Hay un frente en la diplomacia de Francisco que parece no dar resultado, y es Venezuela. ¿Usted ve una esperanza de recomposición pacífica de la crisis de este gran país latinoamericano?
Ante la lamentablemente trágica situación actual de Venezuela se puede ser escéptico, pero nada es peor que una mayor explosión de violencia y represión. Por eso la Santa Sede, que sigue las vicisitudes de Venezuela con extrema y muy preocupada atención, tiene que estar siempre dispuesta, con el realismo y la sabiduría que no le faltan, a tener en cuenta cualquier espiral que se abra, por mínimo que sea, para negociaciones con condiciones y posibilidades serias. Los obispos venezolanos, que están en medio de su gente, pueden pronunciar palabras muy fuertes y concretas sobre la situación económica, social y política del país. ¡Y así lo hacen! No se le puede pedir lo mismo al Papa o a la Santa Sede, que deben discernir cuidadosamente las modalidades de su intervención. La Iglesia habla con diversas voces desde instancias diversas. Pero oponer el Papa a los obispos venezolanos es una total estupidez o una grotesca maniobra propagandística desde el poder. El viaje del Papa a Colombia, su abrazo con los obispos de Venezuela, sus palabras contra la violencia y en defensa de los derechos humanos, fueron sumamente claros.

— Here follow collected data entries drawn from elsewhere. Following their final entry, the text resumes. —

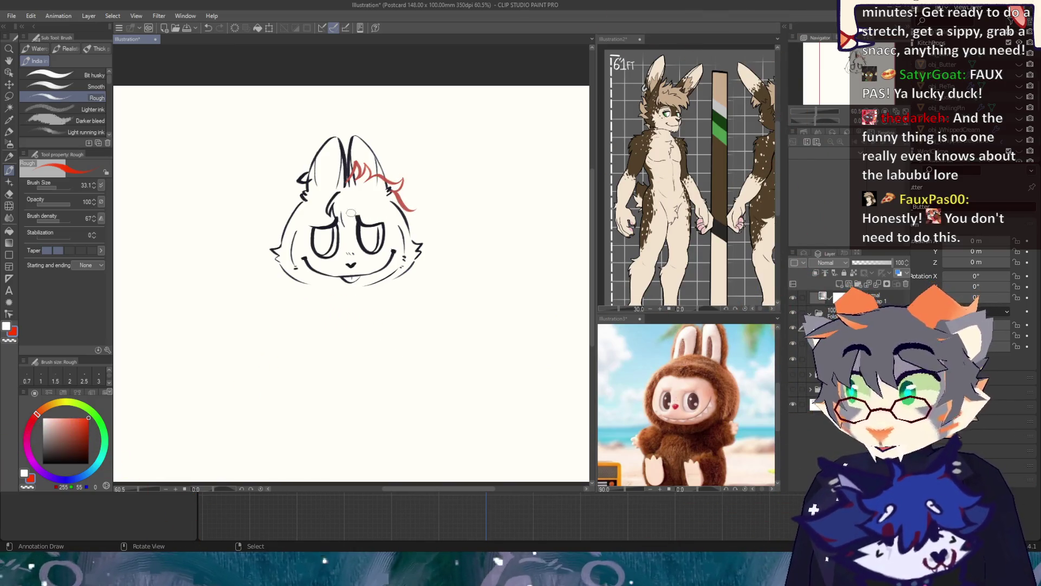
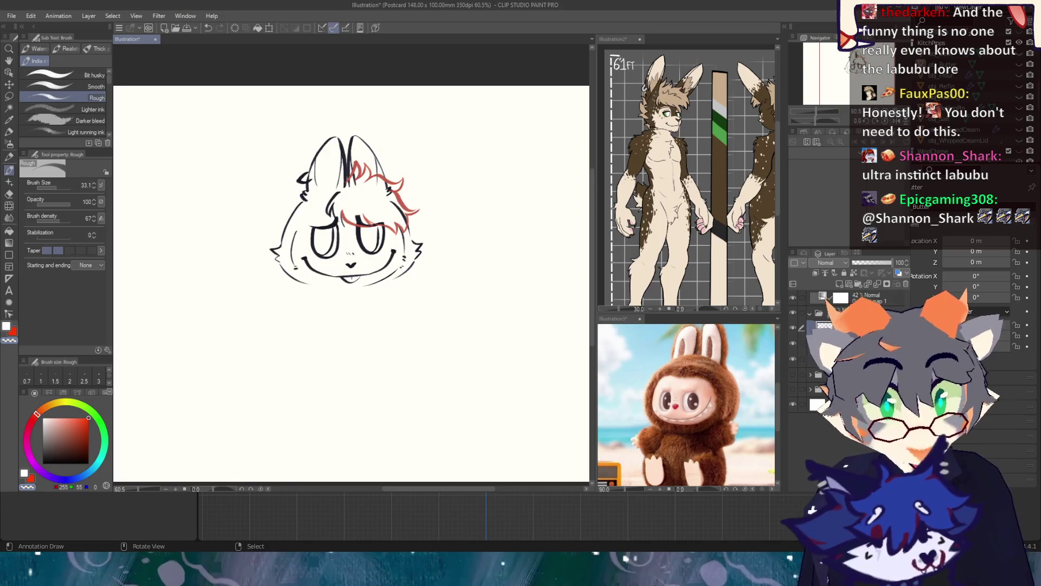
# Step: Hide and reshow the black ink layer to compare, then select the black Fill-in-mono pen
pyautogui.click(797, 343)
pyautogui.click(800, 344)
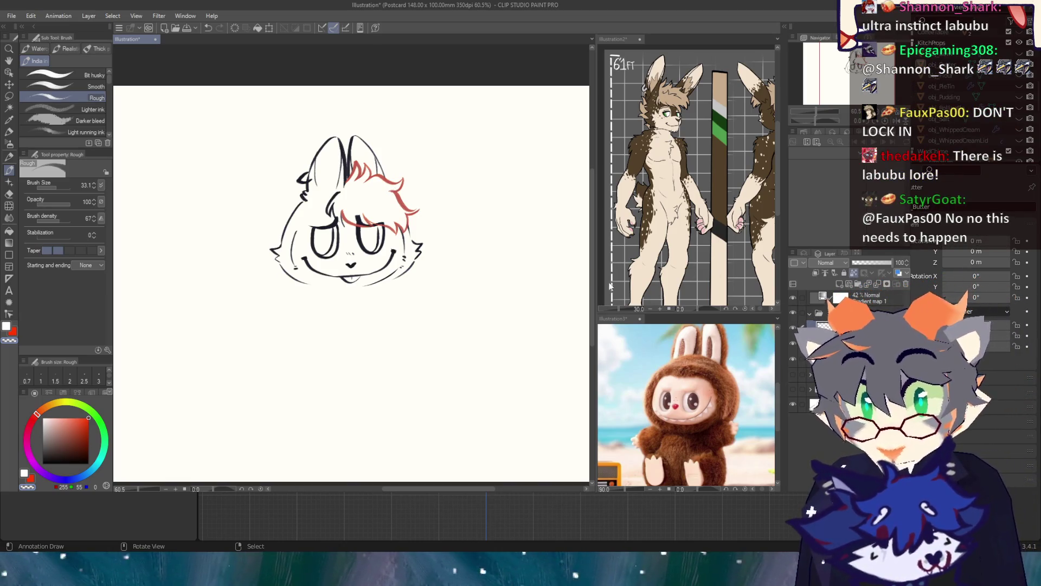
pyautogui.click(8, 143)
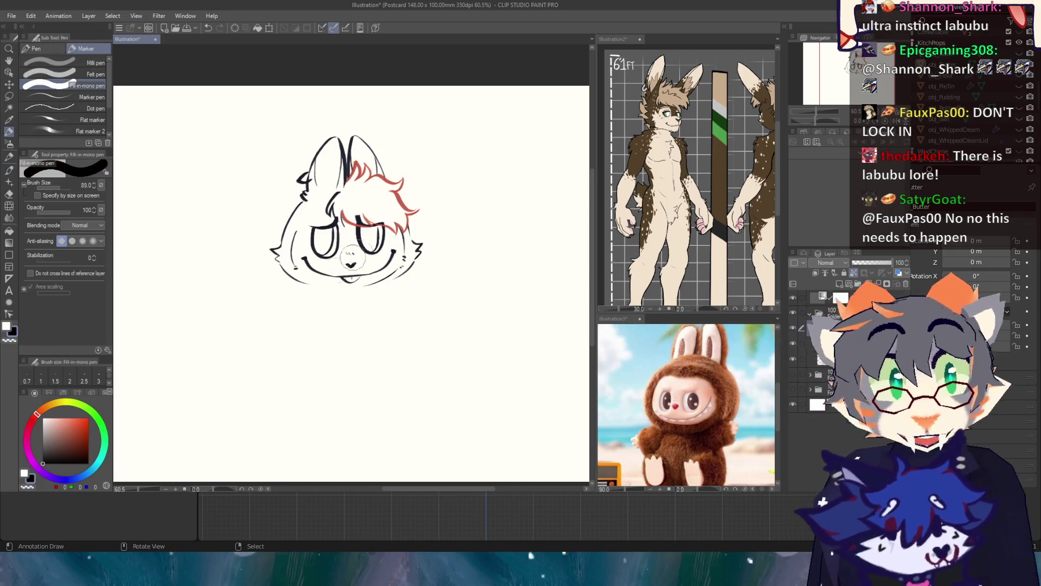
# Step: Ink the red right-side hair strands in black and add extra bang strands over the forehead
pyautogui.moveTo(382, 230); pyautogui.dragTo(418, 211)
pyautogui.moveTo(382, 177); pyautogui.dragTo(418, 212)
pyautogui.moveTo(337, 202); pyautogui.dragTo(314, 226)
# Step: With the Rough brush, add fur tufts along the head's upper-left outline
pyautogui.click(8, 169)
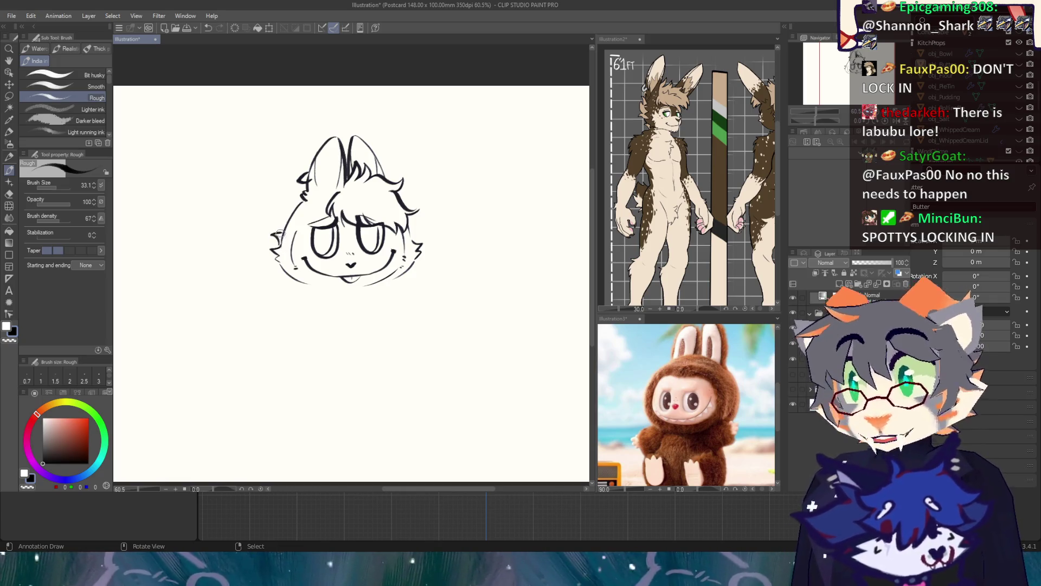
pyautogui.moveTo(283, 233); pyautogui.dragTo(309, 204)
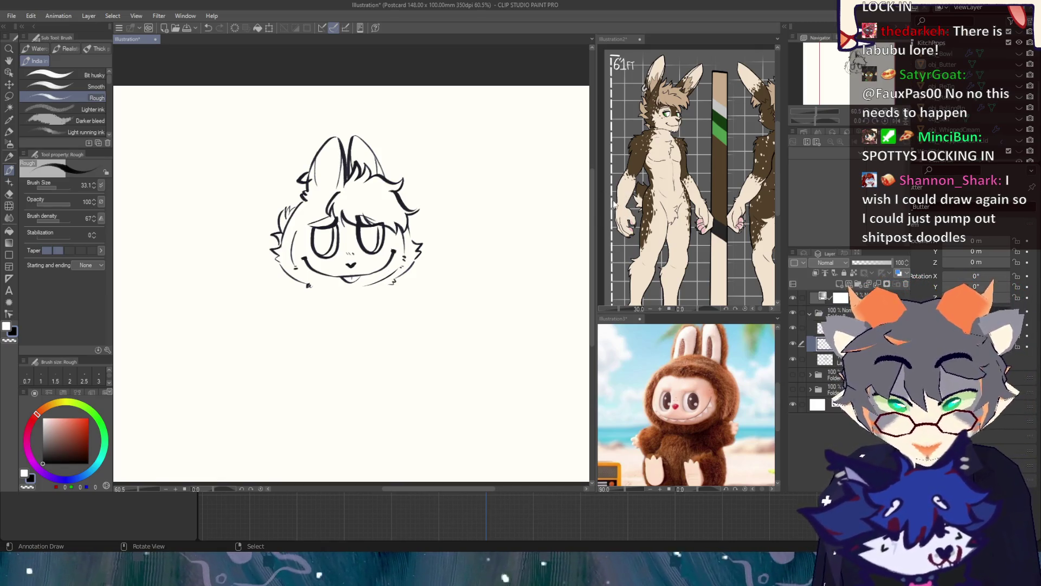
pyautogui.scroll(-2, 380, 244)
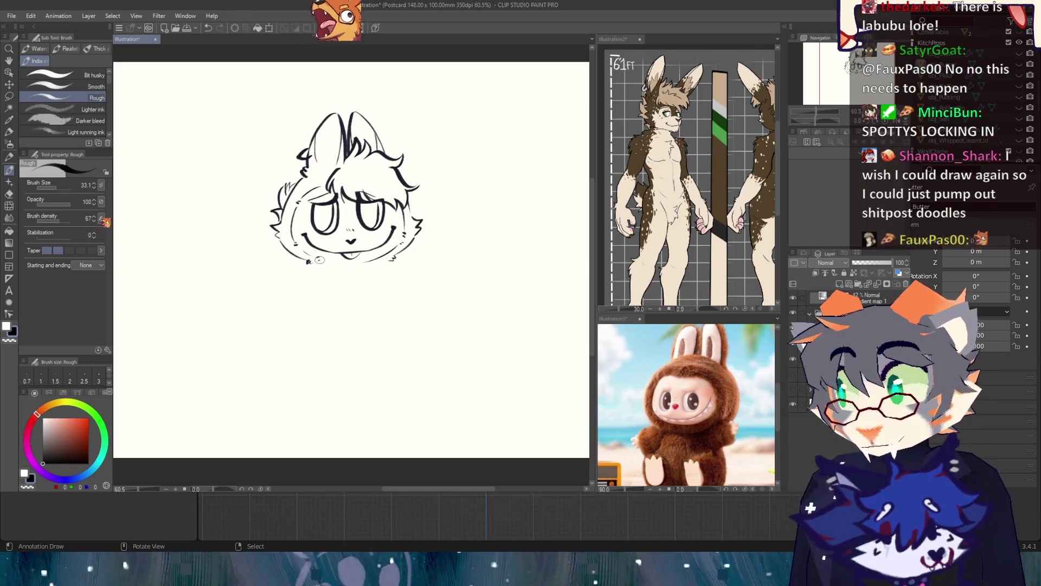
# Step: Draw the body's side lines below the chin, undoing misplaced left strokes and extending the right line down
pyautogui.moveTo(306, 259); pyautogui.dragTo(264, 284)
pyautogui.press('ctrl+z')
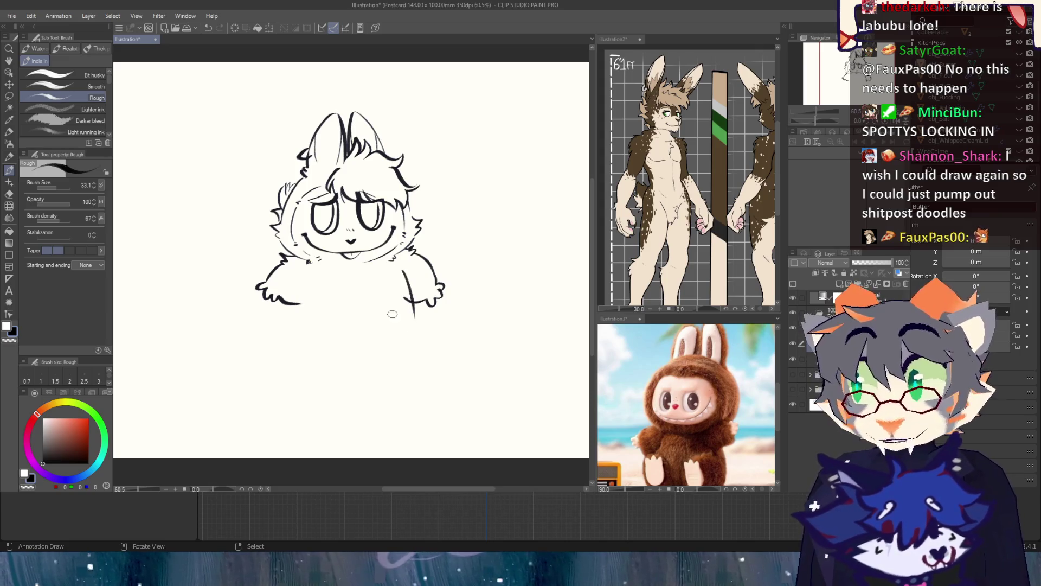
pyautogui.press('ctrl+z')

Otro frente donde la actitud sigue siendo interlocutoria es la nueva presidencia de los Estados Unidos. ¿Para usted también es interlocutoria o ya puede decir algo más definido sobre Trump y su política en relación con América Latina?
El Santo Padre, así como su Secretario de Estado, el Cardenal Pietro Parolin, fueron muy claros cuando dijeron que al árbol se lo juzga por los frutos, no por preconceptos ideológicos, y por eso, la Santa Sede no se deja involucrar en coros de campañas mediáticas. Esos mismos coros muestran cabalmente cuáles son los verdaderos resortes del poder en los Estados Unidos, más poderosos por cierto que los poderes de un Presidente vociferante.
Sin embargo, la manera denigratoria y difamatoria en que frecuentemente el Presidente se refiere a los hispanos, las amenazas y las deportaciones efectivas – aunque conviene recordar que nunca fueron tantas como en la presidencia de Obama -, la más que lamentable decisión de poner fin al programa DACA (“The Deferred action for Childhood Arrivals”), decisión deplorada por el episcopado estadounidense, la tozudez obsesiva sobre el muro en la extensísima frontera que separa Estados Unidos de México, y los pasos atrás respecto de los acuerdos logrados anteriormente entre Estados Unidos y Cuba, provocan obviamente el rechazo indignado de los latinoamericanos y de sus gobiernos, de derecha, centro o izquierda que sean. Para peor, el anunciado “proteccionismo” del gobierno de Estados Unidos – con el propósito de renegociar el Tratado de Libre Comercio con México, recurriendo a verdaderos chantajes – es cosa pésima para una América Latina que tiene necesidad de la apertura del gran mercado norteamericano. Los superpoderosos afirman su proteccionismo y los más vulnerables tienen que abrir sus fronteras para el libre comercio y la libre circulación financiera ¡Qué paradoja!